Yeah, finding an apartment is difficult in any metropolitan city, but here in China, there are certain elements that make the process that much more miserable.

1.)I guess first and foremost, we decided that we wanted a pretty legitimate China experience, so finding an apartment in the center of the Central Business District (where future roommate Ben Roth and I work) would certainly prove to be difficult. It’d be easy to shack up in a sterile, expat driven apartment complex, but there’s something to be said about playing cards with your shirtless fat neighbors outside at 1 in the morning that you can’t get in that environment.

2.) With that having been said, there’s no need to sacrifice some of the most basic of creature comforts. I hadn’t had a hot shower for an entire month until last night. The idea of living in a hutong was appealing at first, but then you realize that you’d have to cross the courtyard to use the communal bathroom at night, which during the winter, gets to be somewhere around 10 degrees.

3.) There is no rhyme or reason, or anything closely resembling better business practices, when it comes to real estate here. You want to charge me money just to show me a place? You want me to pay…a year’s rent upfront on the spot? Wait, you’re not giving me the apartment because we’re…from America? The ACLU would have a fucking riot with some of the stuff we’ve had to deal with.

But anyway, Ben and I finally found the apartment that I will be calling home now for a very very long time. Recently refurbished with brand new appliances. Arguably in the top 20 cleanest apartments I’ve seen here in China. It’s not but a 10 minute walk from work, and there are at least a dozen restaurants downstairs that feature all sorts of cuisines from all over China, and I gather that most of them stay open until a solid 3 in the morning. I’ll add pictures to the next post, as I’ve yet to officially move in all of my stuff yet.
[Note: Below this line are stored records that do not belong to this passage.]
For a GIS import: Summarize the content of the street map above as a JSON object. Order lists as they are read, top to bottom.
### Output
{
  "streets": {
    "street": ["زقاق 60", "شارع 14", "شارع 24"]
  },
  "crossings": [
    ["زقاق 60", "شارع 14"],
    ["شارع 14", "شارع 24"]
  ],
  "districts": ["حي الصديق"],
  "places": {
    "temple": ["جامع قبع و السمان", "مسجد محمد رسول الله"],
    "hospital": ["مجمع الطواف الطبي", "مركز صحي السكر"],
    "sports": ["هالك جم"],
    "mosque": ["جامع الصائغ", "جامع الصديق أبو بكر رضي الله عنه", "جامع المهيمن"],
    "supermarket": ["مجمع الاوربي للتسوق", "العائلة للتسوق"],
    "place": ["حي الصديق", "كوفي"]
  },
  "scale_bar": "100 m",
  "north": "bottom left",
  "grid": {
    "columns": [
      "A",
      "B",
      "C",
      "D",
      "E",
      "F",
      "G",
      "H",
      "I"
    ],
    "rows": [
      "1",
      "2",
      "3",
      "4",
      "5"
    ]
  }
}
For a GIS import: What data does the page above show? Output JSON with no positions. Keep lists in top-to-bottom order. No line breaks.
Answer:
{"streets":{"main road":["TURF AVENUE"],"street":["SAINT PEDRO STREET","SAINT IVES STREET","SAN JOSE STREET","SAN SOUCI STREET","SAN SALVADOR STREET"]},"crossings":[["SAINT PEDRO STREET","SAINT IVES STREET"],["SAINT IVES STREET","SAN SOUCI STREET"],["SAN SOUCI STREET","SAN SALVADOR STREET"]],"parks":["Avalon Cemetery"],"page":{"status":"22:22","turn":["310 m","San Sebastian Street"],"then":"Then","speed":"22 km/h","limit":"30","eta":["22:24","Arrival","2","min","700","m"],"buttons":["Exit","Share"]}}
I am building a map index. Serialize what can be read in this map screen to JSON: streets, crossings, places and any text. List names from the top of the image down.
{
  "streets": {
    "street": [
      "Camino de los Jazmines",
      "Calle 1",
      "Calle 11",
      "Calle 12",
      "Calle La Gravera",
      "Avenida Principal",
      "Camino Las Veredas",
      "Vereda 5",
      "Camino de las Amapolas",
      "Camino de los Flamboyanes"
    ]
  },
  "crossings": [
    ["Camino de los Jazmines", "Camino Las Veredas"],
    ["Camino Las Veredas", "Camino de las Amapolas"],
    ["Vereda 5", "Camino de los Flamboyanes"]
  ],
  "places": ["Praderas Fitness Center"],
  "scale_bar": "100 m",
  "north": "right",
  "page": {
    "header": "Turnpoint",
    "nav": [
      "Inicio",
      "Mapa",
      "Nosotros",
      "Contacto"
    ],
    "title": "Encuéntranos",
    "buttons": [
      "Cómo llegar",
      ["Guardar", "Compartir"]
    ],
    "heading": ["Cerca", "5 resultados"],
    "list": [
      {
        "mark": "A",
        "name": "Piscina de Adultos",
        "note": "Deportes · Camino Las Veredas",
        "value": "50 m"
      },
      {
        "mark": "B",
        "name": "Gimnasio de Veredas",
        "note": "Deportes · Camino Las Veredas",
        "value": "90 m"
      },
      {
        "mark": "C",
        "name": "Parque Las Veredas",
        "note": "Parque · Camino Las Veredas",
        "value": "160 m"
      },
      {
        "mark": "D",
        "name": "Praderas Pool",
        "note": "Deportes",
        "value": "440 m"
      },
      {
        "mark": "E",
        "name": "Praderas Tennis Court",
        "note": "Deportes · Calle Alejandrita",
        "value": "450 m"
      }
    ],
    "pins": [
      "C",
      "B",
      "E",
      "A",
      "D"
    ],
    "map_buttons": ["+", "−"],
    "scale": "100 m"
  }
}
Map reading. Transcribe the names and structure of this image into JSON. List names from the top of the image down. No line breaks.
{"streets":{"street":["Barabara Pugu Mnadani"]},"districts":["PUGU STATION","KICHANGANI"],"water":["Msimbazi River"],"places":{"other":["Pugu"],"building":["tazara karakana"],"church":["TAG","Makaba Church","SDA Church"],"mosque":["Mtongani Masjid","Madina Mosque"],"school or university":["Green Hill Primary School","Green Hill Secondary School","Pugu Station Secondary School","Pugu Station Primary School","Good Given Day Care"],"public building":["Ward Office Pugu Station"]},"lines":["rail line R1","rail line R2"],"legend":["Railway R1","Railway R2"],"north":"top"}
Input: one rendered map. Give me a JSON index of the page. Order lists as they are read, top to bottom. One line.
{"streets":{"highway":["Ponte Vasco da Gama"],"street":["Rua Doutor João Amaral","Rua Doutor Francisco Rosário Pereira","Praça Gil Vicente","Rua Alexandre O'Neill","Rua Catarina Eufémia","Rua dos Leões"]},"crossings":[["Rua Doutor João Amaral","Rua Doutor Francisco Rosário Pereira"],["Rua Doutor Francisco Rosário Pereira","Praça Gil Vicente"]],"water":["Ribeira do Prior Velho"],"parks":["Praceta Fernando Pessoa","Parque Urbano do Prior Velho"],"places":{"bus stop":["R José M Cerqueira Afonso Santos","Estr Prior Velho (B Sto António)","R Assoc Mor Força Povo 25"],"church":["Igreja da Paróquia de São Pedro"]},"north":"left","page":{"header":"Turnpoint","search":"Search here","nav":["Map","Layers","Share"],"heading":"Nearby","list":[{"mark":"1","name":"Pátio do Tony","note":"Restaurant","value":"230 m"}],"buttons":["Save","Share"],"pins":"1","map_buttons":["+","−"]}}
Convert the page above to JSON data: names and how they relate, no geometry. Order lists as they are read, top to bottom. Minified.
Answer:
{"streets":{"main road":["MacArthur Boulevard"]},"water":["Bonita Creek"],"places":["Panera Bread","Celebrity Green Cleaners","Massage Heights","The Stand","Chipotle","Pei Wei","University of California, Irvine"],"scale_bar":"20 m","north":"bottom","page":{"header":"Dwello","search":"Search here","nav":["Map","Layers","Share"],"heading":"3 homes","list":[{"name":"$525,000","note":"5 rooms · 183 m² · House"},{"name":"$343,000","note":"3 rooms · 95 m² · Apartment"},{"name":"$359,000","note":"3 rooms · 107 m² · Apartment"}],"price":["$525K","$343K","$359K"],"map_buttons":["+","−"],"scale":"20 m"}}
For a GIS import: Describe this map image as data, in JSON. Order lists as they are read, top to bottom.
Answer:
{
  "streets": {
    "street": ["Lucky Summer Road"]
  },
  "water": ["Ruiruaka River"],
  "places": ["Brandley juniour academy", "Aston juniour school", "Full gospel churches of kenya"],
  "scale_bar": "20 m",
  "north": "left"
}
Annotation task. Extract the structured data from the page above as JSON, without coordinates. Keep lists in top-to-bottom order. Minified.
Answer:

But this is phillipinbeijing, so of course there’s going to be at least ONE picture. Behold, the world’s largest high definition television.

The next two weeks are going to be absolutely wild. Comrade Michael Horrell will be coming from Seoul to spend a few days here in Beijing, and then we’ll both be returning to Seoul where I’ll be for about five days. Afterwards, we hit Chinese National Holiday, where we’ll be taking a 3 days excursion to ________ in China (tba), then up to Tianjin for a United Nations climate conference, and then down to Shanghai to see family/good friend’s wedding. I give myself a 30% chance of survival. Until next time.



27 07 2010

Less than 24 hours from now, I’ll be on plane to Beijing, in what could possibly be the next two years of my life. Post collegiate life has been pretty fantastic thus far, but I’ve also been doing absolutely nothing. In light of the upcoming life upheaval, the past few weeks have been spent absorbing as much pure American goodness as I possibly could, which in the South mostly means eating fried meat with a side of vegetables cooked in meat.

I hope to use this as a way to keep a record of some of the more eventful things that happen. Why? Because China is a WEIRD PLACE. Like, a really WEIRD PLACE. But I hope its also a way to keep touch with more familiar things in life, so please frequent often and subscribe for convenience.

So from here

to here

Bring on the smog, the subways, and those little scorpions on sticks.